Problem statement: Give back all the data exactly, line by line.

Given material:
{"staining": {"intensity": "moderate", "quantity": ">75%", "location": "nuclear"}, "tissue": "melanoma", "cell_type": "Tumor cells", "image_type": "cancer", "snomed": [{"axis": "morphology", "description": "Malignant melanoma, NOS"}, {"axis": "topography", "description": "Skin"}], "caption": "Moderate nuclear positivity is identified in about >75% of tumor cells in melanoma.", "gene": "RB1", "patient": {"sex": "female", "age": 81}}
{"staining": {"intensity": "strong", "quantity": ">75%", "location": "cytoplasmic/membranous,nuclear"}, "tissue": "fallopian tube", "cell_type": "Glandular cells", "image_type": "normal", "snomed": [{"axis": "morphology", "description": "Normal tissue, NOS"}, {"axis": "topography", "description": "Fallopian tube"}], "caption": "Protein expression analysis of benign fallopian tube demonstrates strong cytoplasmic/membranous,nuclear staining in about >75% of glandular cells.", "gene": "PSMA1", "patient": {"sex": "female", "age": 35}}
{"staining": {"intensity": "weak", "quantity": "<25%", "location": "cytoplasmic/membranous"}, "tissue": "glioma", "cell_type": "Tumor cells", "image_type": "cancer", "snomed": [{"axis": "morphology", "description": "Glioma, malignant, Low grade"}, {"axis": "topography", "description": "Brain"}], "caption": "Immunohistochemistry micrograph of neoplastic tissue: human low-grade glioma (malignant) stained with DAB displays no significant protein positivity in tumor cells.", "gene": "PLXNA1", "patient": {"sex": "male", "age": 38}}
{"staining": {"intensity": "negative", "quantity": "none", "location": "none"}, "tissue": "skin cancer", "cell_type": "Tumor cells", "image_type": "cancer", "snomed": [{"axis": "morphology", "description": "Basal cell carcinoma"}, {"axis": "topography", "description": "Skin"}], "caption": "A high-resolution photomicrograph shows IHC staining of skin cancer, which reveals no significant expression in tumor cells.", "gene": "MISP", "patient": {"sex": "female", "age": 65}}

Result of this task:
{"staining": {"intensity": "moderate", "quantity": ">75%", "location": "nuclear"}, "tissue": "melanoma", "cell_type": "Tumor cells", "image_type": "cancer", "snomed": [{"axis": "morphology", "description": "Malignant melanoma, NOS"}, {"axis": "topography", "description": "Skin"}], "caption": "Moderate nuclear positivity is identified in about >75% of tumor cells in melanoma.", "gene": "RB1", "patient": {"sex": "female", "age": 81}}
{"staining": {"intensity": "strong", "quantity": ">75%", "location": "cytoplasmic/membranous,nuclear"}, "tissue": "fallopian tube", "cell_type": "Glandular cells", "image_type": "normal", "snomed": [{"axis": "morphology", "description": "Normal tissue, NOS"}, {"axis": "topography", "description": "Fallopian tube"}], "caption": "Protein expression analysis of benign fallopian tube demonstrates strong cytoplasmic/membranous,nuclear staining in about >75% of glandular cells.", "gene": "PSMA1", "patient": {"sex": "female", "age": 35}}
{"staining": {"intensity": "weak", "quantity": "<25%", "location": "cytoplasmic/membranous"}, "tissue": "glioma", "cell_type": "Tumor cells", "image_type": "cancer", "snomed": [{"axis": "morphology", "description": "Glioma, malignant, Low grade"}, {"axis": "topography", "description": "Brain"}], "caption": "Immunohistochemistry micrograph of neoplastic tissue: human low-grade glioma (malignant) stained with DAB displays no significant protein positivity in tumor cells.", "gene": "PLXNA1", "patient": {"sex": "male", "age": 38}}
{"staining": {"intensity": "negative", "quantity": "none", "location": "none"}, "tissue": "skin cancer", "cell_type": "Tumor cells", "image_type": "cancer", "snomed": [{"axis": "morphology", "description": "Basal cell carcinoma"}, {"axis": "topography", "description": "Skin"}], "caption": "A high-resolution photomicrograph shows IHC staining of skin cancer, which reveals no significant expression in tumor cells.", "gene": "MISP", "patient": {"sex": "female", "age": 65}}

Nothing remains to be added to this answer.